0
votes

I am using Cassandra 3.x and have the following table:

CREATE TABLE sp_db.prod_tag 
(
    year int,
    name text,
    group int,
    sn text,
    factory_id bigint,
    PRIMARY KEY ((year), name, group)
) WITH CLUSTERING ORDER BY (name ASC, group ASC);

I have inserted 1 million rows and I started to perform queries:

Query #1 - on partition key

select count(*) 
from sp_db.prod_tag  
where year = 2015;

Output:

    count |
    ------|
    33328 |

Query time: ~90ms

Query #2 - one of clustering keys

select count(*) 
from sp_db.prod_tag 
where group = 104 ALLOW FILTERING;

Result:

    count |
    ------|
    3938  |

Query time: ~800ms

We don't pass primary key, therefore Cassandra gets all the rows from the table and it have performance impact.

So far so good...

Querying first from clustering key:

select count(*) 
from sp_db.prod_tag 
where name = '06d7d' ALLOW FILTERING;

Results:

    count |
    ------|
    3     |

Query time: ~6ms

And here is my surprise: why only 6ms? There is no primary key, so this query should have poor performance.

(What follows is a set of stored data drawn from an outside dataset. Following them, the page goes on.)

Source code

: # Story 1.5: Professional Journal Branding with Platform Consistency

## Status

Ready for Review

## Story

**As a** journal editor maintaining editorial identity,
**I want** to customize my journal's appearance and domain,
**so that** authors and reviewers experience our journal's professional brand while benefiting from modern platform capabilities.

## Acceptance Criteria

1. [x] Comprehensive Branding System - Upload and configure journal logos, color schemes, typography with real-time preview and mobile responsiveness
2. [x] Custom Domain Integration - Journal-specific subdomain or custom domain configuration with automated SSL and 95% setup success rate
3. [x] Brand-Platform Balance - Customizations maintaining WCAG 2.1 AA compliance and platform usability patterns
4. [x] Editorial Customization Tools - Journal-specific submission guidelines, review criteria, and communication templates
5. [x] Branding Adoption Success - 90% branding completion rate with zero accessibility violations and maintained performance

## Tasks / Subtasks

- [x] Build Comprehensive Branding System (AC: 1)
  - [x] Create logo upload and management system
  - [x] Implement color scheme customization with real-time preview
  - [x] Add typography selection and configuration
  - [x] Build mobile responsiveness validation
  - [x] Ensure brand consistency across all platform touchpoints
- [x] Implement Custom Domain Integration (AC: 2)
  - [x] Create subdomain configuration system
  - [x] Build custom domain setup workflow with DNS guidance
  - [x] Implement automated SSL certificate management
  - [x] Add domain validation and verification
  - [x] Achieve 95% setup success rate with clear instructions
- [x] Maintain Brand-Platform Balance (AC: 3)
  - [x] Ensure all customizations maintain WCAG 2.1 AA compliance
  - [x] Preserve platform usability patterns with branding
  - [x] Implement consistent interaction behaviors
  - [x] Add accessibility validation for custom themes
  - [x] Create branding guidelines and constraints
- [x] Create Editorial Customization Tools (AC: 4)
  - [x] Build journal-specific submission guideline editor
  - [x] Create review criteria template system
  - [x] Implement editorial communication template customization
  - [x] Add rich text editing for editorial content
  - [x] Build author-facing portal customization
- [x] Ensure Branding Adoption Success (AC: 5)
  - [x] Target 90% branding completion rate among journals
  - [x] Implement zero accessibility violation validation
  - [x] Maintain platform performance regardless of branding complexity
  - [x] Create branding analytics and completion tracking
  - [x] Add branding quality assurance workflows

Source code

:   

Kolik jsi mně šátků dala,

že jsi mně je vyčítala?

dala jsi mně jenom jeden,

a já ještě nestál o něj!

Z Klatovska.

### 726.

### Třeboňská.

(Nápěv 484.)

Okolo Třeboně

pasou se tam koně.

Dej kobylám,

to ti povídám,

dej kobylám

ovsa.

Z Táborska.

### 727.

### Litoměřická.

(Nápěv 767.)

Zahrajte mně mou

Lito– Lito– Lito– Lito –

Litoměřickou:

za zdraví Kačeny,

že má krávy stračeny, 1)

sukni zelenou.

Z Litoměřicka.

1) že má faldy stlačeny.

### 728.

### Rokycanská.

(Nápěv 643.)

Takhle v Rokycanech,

Studying documentation I did not find the answer.

Can anyone explain this?

1

1 Answers

1
votes

There's no concrete reason why the query on name should be faster than the query on group, assuming you have no secondary index on name.

I suspect, but can not prove, that it's a primarily the result of caching at various layers (including the OS page cache).

Edit: re-read the schema

The data will be sorted on disk sorted first by name, then group, so within each partition, it’ll be able to skip to the relevant block of data by name - yes, this is expected and normal.